REQUIRED ACTION:
Print the passage on Elizabeth Taylor's art collection verbatim, everything from "Taylor’s Van Gogh, which" down to "in her collection.".

QUOTED PASSAGE:
##########

Porter called the art “a classic type of collection assembled in the ‘50s and ‘60s. All of the great Hollywood collectors have those artists — Van Gogh, Degas, Pissarro, Renoir, the Impressionists.”

Taylor’s Van Gogh, which used to hang above the sofa in her Bel-Air living room, and her Pissarro are both essentially paintings of gardens. She knew flowers intimately and designed her own gardens and chose scents for her perfume collection. The Van Gogh was done in 1889, the same year as “The Starry Night,” and at an estimated value of $5 million to $7 million is the priciest in her collection.

Other artworks, estimated well under six figures, are expected to bring premiums as souvenirs of her friendships with artists like David Hockney and Andy Warhol, who famously painted an image of “Liz” based on a publicity still. She had a lithograph version dedicated to her by the artist and a tiny ink drawing of big red lips by him that says, “To Elizabeth a big kiss Andy Warhol.”

Porter said he expects that Angelenos will lap up a last view of one of their own.

“We know that the jewelry is the most important privately held collection to come to market in America, but how that will translate into terms of the premium paid by clients in Asia versus in the West, well, we will see the night of the sales,” Porter said. “But this is Elizabeth Taylor. We suspect people will at least want a look.”

Times staff writer Jori Finkel in Los Angeles contributed to this report.

##########

INFORMATION:

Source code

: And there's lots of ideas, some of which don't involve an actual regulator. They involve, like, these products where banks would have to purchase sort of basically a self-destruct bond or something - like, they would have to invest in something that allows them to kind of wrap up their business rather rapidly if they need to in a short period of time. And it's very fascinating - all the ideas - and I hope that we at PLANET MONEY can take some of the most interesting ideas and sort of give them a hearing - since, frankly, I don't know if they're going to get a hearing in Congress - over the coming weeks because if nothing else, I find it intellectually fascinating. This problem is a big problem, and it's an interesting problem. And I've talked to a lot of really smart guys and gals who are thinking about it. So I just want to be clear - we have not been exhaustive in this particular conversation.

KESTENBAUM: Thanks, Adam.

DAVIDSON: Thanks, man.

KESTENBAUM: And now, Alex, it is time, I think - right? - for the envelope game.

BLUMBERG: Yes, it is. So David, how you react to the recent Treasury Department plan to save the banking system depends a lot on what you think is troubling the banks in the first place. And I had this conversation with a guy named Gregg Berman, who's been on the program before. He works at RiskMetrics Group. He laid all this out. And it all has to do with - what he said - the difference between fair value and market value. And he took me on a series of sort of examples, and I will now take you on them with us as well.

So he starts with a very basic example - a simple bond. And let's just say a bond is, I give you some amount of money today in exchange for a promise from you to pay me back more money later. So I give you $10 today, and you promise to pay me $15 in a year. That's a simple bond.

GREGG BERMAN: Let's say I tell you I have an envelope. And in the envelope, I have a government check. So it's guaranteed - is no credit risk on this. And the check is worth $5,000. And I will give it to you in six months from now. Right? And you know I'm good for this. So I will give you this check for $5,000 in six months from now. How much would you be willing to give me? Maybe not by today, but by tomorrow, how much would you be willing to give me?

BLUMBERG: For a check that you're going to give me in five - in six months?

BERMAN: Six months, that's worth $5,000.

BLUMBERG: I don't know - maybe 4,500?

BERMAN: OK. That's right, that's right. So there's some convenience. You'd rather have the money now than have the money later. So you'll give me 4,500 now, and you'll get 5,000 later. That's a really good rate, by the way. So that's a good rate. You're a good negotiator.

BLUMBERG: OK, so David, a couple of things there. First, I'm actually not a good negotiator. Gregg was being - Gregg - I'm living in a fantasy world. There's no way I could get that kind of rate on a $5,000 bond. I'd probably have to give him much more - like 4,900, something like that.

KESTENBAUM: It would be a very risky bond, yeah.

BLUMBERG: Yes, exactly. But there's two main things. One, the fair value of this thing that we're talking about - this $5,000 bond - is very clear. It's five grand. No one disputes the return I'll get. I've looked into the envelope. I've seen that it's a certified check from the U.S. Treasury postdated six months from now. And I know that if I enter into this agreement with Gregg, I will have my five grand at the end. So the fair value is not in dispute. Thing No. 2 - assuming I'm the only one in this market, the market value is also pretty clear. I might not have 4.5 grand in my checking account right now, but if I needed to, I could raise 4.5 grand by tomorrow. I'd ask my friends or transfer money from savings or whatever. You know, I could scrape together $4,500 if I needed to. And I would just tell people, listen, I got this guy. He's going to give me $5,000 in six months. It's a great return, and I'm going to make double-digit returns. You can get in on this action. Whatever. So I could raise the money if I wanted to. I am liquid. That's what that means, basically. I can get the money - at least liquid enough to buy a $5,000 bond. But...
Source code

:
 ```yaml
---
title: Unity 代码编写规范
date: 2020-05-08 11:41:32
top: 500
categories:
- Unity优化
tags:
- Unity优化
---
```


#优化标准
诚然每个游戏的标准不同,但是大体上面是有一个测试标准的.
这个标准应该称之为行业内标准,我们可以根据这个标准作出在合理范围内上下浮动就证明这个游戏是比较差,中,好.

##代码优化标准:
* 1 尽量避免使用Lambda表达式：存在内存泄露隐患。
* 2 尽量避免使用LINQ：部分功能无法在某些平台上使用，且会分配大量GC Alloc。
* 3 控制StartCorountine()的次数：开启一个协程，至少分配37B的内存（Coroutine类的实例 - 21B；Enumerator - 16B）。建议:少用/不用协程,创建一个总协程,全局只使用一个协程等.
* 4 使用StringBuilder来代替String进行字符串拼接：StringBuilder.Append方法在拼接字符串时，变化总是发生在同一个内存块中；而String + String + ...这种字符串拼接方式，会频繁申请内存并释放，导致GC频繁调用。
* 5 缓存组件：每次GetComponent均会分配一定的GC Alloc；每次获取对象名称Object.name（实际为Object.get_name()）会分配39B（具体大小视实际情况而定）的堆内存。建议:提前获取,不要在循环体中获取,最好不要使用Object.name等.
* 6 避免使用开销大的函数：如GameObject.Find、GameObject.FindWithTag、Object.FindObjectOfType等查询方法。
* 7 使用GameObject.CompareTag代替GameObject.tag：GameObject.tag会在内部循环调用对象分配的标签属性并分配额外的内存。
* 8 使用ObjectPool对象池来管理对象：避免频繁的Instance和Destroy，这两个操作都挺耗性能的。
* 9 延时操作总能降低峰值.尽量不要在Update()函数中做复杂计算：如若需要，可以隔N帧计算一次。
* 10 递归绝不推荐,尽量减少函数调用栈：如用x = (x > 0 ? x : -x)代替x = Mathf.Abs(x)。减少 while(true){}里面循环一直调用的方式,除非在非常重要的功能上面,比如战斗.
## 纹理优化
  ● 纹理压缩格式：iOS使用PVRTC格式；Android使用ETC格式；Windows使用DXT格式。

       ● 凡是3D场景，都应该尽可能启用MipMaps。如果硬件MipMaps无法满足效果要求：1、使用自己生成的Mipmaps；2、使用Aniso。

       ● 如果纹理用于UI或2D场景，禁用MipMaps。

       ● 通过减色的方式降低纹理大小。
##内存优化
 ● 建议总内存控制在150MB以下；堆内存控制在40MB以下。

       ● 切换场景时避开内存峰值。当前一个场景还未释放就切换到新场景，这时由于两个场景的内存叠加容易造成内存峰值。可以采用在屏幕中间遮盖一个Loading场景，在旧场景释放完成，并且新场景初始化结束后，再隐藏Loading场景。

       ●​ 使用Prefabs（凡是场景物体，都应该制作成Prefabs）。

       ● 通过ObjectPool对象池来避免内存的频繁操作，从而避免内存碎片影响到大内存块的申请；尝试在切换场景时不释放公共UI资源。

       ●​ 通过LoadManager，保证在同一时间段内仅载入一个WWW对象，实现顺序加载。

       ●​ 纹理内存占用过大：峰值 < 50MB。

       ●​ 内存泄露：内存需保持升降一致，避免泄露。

##########

WORKED SOLUTION:
Taylor’s Van Gogh, which used to hang above the sofa in her Bel-Air living room, and her Pissarro are both essentially paintings of gardens. She knew flowers intimately and designed her own gardens and chose scents for her perfume collection. The Van Gogh was done in 1889, the same year as “The Starry Night,” and at an estimated value of $5 million to $7 million is the priciest in her collection.